15 tn Heb “my eyes will be open and my ears attentive to the prayer of this place.” Note Solomon’s request in 6:40.

16 tn Heb “for my name to be there perpetually [or perhaps, “forever”].”

17 tn Heb “and my eyes and my heart will be there all the days.”

18 tn Heb “As for you, if you walk before me, as David your father walked, by doing all which I commanded you, [and] you keep my rules and my regulations.”

19 tn Heb “I will establish the throne of your kingdom.”

20 tn Heb “there will not be cut off from you a man ruling over Israel.”

21 tn The Hebrew pronoun is plural, suggesting that Solomon and all Israel (or perhaps Solomon and his successors) are in view. To convey this to the English reader, the translation “you people” has been employed.

22 tn Heb “which I placed before you.”

23 tn Heb “and walk and serve other gods and bow down to them.”

24 tn Heb “them.” The switch from the second to the third person pronoun is rhetorically effective, for it mirrors God’s rejection of his people – he has stopped addressing them as “you” and begun addressing them as “them.” However, the switch is awkward and confusing in English, so the translation maintains the direct address style.

25 tn Heb “them.” See the note on “you” earlier in this verse.

26 tc Instead of “I will throw away,” the parallel text in 1 Kgs 9:7 has “I will send away.” The two verbs sound very similar in Hebrew, so the discrepancy is likely due to an oral transmissional error.

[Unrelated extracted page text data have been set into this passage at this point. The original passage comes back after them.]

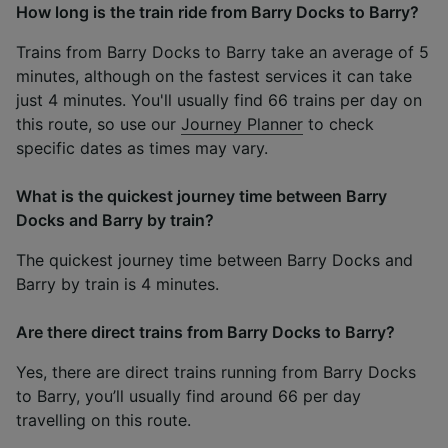
How long is the train ride from Barry Docks to Barry?
Trains from Barry Docks to Barry take an average of 5
minutes, although on the fastest services it can take
just 4 minutes. You'll usually find 66 trains per day on
this route, so use our
Journey Planner
to check
specific dates as times may vary.
What is the quickest journey time between Barry
Docks and Barry by train?
The quickest journey time between Barry Docks and
Barry by train is 4 minutes.
Are there direct trains from Barry Docks to Barry?
Yes, there are direct trains running from Barry Docks
to Barry, you’ll usually find around 66 per day
travelling on this route.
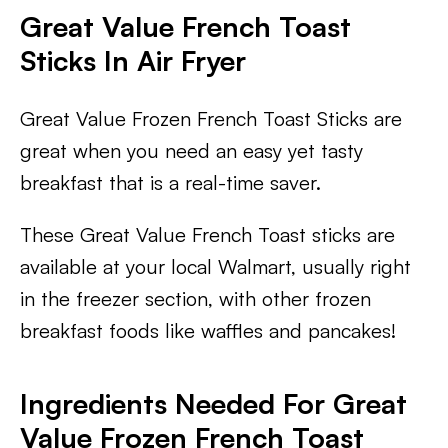
Great Value French Toast
Sticks In Air Fryer
Great Value Frozen French Toast Sticks are
great when you need an easy yet tasty
breakfast that is a real-time saver.
These Great Value French Toast sticks are
available at your local Walmart, usually right
in the freezer section, with other frozen
breakfast foods like waffles and pancakes!
Ingredients Needed For Great
Value Frozen French Toast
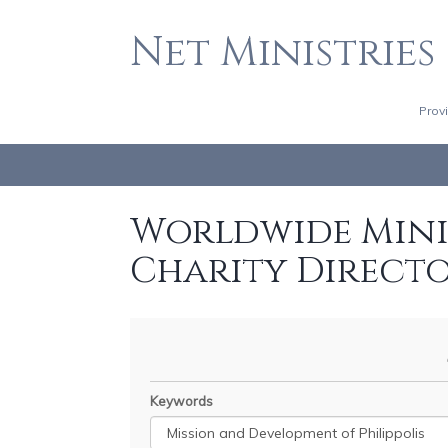
Net Ministries
Prov
Worldwide Minis
Charity Direct
Keywords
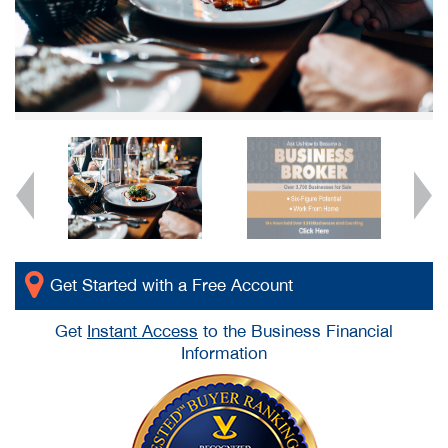
Get Started with a Free Account
Get
Instant Access
to the Business Financial
Information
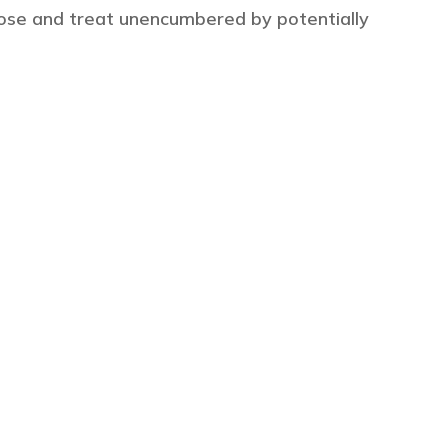
ose and treat unencumbered by potentially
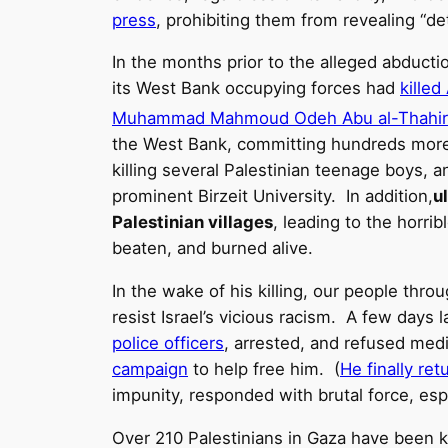
press
, prohibiting them from revealing “det
In the months prior to the alleged abductio
its West Bank occupying forces had
killed
Muhammad Mahmoud Odeh Abu al-Thahir
the West Bank, committing hundreds more P
killing several Palestinian teenage boys, 
prominent Birzeit University. In addition,
u
Palestinian villages
, leading to the hor
beaten, and burned alive.
In the wake of his killing, our people throu
resist Israel’s vicious racism. A few day
police officers
, arrested, and refused med
campaign
to help free him. (
He finally re
impunity, responded with brutal force, espe
Over 210 Palestinians in Gaza have been k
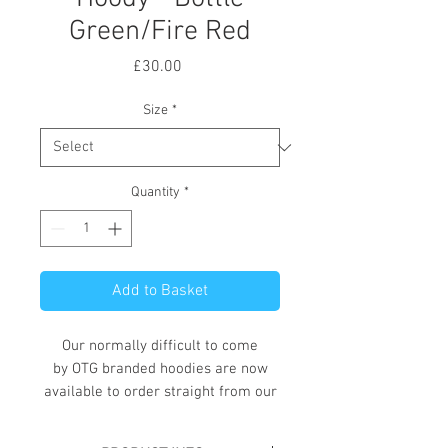
Green/Fire Red
Price
£30.00
Size
*
Quantity
*
Add to Basket
Our normally difficult to come
by OTG branded hoodies are now
available to order straight from our
online store.
These hoodies, available in a variety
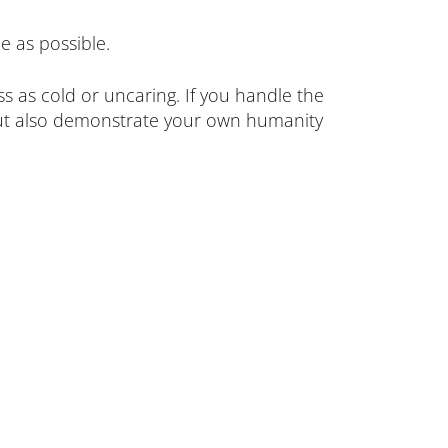
e as possible.
 as cold or uncaring. If you handle the
 but also demonstrate your own humanity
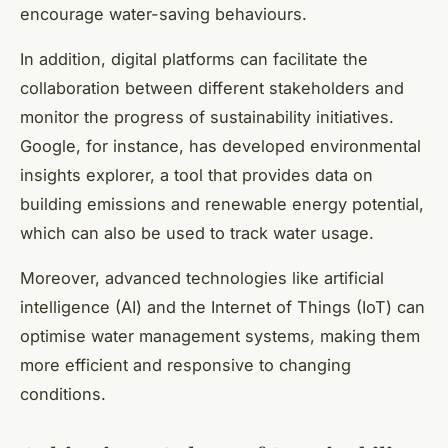
encourage water-saving behaviours.
In addition, digital platforms can facilitate the
collaboration between different stakeholders and
monitor the progress of sustainability initiatives.
Google, for instance, has developed environmental
insights explorer, a tool that provides data on
building emissions and renewable energy potential,
which can also be used to track water usage.
Moreover, advanced technologies like artificial
intelligence (AI) and the Internet of Things (IoT) can
optimise water management systems, making them
more efficient and responsive to changing
conditions.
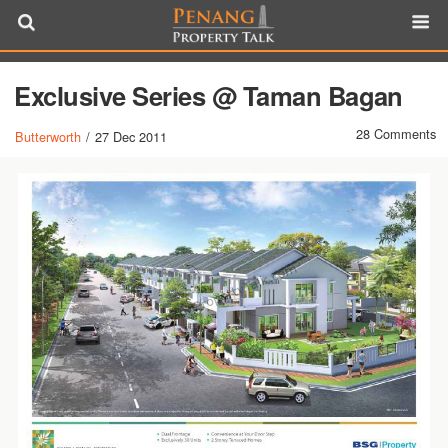
Exclusive Series @ Taman Bagan
28 Comments
Butterworth
/
27 Dec 2011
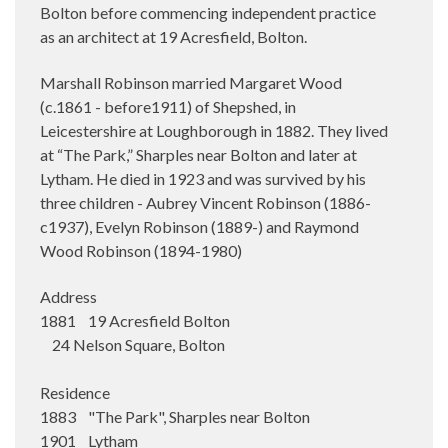
Bolton before commencing independent practice
as an architect at 19 Acresfield, Bolton.
Marshall Robinson married Margaret Wood
(c.1861 - before1911) of Shepshed, in
Leicestershire at Loughborough in 1882. They lived
at “The Park,” Sharples near Bolton and later at
Lytham. He died in 1923 and was survived by his
three children - Aubrey Vincent Robinson (1886-
c1937), Evelyn Robinson (1889-) and Raymond
Wood Robinson (1894-1980)
Address
1881 19 Acresfield Bolton
24 Nelson Square, Bolton
Residence
1883 "The Park", Sharples near Bolton
1901 Lytham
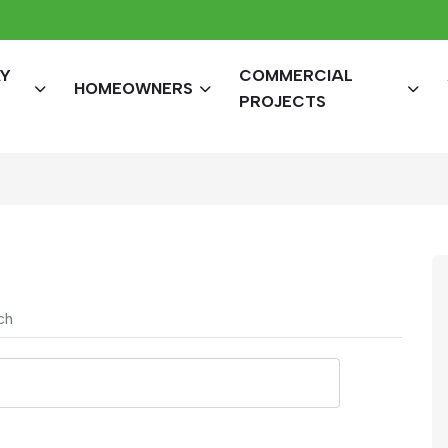
AY
COMMERCIAL
HOMEOWNERS
PROJECTS
ch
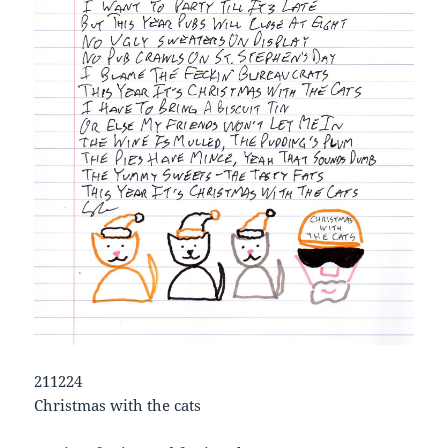
211224
Christmas with the cats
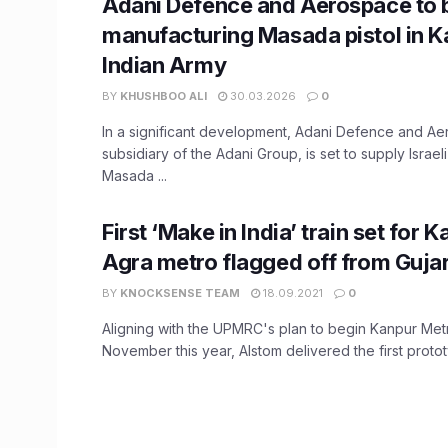
Adani Defence and Aerospace to 
manufacturing Masada pistol in K
Indian Army
BY
KHUSHBOO ALI
30.03.2026
0
In a significant development, Adani Defence and Ae
subsidiary of the Adani Group, is set to supply Israe
Masada ...
First ‘Make in India’ train set for 
Agra metro flagged off from Gujar
BY
KNOCKSENSE TEAM
18.09.2021
0
Aligning with the UPMRC's plan to begin Kanpur Metro
November this year, Alstom delivered the first prototy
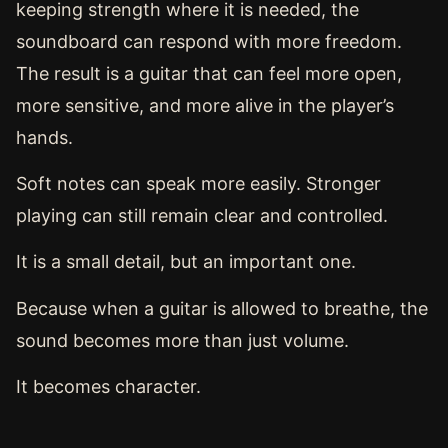
keeping strength where it is needed, the
soundboard can respond with more freedom.
The result is a guitar that can feel more open,
more sensitive, and more alive in the player’s
hands.
Soft notes can speak more easily. Stronger
playing can still remain clear and controlled.
It is a small detail, but an important one.
Because when a guitar is allowed to breathe, the
sound becomes more than just volume.
It becomes character.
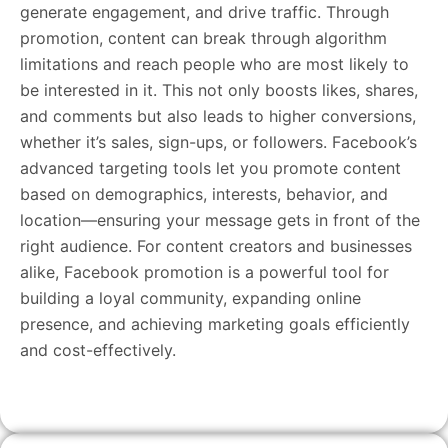
generate engagement, and drive traffic. Through
promotion, content can break through algorithm
limitations and reach people who are most likely to
be interested in it. This not only boosts likes, shares,
and comments but also leads to higher conversions,
whether it’s sales, sign-ups, or followers. Facebook’s
advanced targeting tools let you promote content
based on demographics, interests, behavior, and
location—ensuring your message gets in front of the
right audience. For content creators and businesses
alike, Facebook promotion is a powerful tool for
building a loyal community, expanding online
presence, and achieving marketing goals efficiently
and cost-effectively.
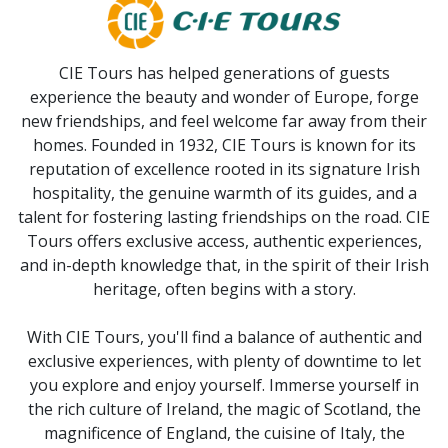
CIE Tours has helped generations of guests
experience the beauty and wonder of Europe, forge
new friendships, and feel welcome far away from their
homes. Founded in 1932, CIE Tours is known for its
reputation of excellence rooted in its signature Irish
hospitality, the genuine warmth of its guides, and a
talent for fostering lasting friendships on the road. CIE
Tours offers exclusive access, authentic experiences,
and in-depth knowledge that, in the spirit of their Irish
heritage, often begins with a story.
With CIE Tours, you'll find a balance of authentic and
exclusive experiences, with plenty of downtime to let
you explore and enjoy yourself. Immerse yourself in
the rich culture of Ireland, the magic of Scotland, the
magnificence of England, the cuisine of Italy, the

27 tn Heb “him,” which appears in context to refer to Israel (i.e., “you” in direct address). Many translations understand the direct object of the verb “make” to be the temple (NEB, NASB, NIV, NRSV “it”).

28 tn Heb “and I will make him [i.e., Israel] a proverb and a taunt,” that is, a proverbial example of destruction and an object of reproach.

29 tn Heb “and this house which was high/elevated.” The statement makes little sense in this context, which predicts the desolation that judgment will bring. Some treat the clause as concessive, “Even though this temple is lofty [now].” Others, following the lead of several ancient versions, emend the text to, “this temple will become a heap of ruins.”

30 tn Heb “and they will say.”

31 tn Heb “fathers.”

32 tn Heb “and they took hold of other gods and bowed down to them and served them.”